» **YOUR ASSIGNMENT**: Every line of the data that includes "Days" should be copied out.

» **DATA EXTRACT**:
::::

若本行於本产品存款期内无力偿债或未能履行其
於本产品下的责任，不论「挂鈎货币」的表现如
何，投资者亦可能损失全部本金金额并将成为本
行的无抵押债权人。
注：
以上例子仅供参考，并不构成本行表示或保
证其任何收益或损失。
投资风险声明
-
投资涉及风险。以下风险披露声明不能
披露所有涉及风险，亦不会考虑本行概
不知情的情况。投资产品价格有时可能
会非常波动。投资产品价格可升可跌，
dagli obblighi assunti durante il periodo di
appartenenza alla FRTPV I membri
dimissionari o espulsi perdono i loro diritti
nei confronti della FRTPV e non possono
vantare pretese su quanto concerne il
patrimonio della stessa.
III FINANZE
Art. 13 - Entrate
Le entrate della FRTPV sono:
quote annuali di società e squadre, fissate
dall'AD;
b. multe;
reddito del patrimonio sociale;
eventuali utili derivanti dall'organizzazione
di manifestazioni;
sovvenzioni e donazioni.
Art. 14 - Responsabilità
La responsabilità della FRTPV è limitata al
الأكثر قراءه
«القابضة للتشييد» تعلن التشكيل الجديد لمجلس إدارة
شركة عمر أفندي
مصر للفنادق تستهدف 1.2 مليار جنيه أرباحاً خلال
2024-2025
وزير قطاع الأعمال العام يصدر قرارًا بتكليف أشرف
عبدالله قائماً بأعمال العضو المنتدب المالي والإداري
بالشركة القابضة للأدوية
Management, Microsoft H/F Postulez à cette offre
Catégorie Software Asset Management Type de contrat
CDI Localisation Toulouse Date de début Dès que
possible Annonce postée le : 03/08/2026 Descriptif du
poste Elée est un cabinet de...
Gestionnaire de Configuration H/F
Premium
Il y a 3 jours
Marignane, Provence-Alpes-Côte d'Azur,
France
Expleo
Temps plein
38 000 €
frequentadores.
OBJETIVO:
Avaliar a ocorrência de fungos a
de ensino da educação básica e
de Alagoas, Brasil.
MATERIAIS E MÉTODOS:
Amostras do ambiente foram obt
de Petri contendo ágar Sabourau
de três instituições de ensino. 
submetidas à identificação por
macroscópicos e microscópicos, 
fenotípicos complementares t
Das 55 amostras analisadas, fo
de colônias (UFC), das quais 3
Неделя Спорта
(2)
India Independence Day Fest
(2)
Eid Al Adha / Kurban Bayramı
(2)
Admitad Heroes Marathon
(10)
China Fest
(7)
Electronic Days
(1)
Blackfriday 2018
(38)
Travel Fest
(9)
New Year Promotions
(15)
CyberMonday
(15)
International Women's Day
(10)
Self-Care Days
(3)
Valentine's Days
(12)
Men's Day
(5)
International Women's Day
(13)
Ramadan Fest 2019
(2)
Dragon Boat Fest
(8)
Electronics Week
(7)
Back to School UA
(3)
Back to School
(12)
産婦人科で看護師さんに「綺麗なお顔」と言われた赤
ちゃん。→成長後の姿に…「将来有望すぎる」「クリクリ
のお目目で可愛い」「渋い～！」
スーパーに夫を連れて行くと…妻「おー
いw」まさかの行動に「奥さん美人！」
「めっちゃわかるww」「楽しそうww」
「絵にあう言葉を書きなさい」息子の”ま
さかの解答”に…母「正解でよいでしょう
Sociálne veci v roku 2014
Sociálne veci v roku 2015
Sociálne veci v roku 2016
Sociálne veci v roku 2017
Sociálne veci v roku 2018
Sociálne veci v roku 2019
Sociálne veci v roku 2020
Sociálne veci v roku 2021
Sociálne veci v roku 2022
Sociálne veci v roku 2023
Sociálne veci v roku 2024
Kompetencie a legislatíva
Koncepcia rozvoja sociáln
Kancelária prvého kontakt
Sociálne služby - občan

::::

» **WRITTEN REPLY**:
Electronic Days
Self-Care Days
Valentine's Days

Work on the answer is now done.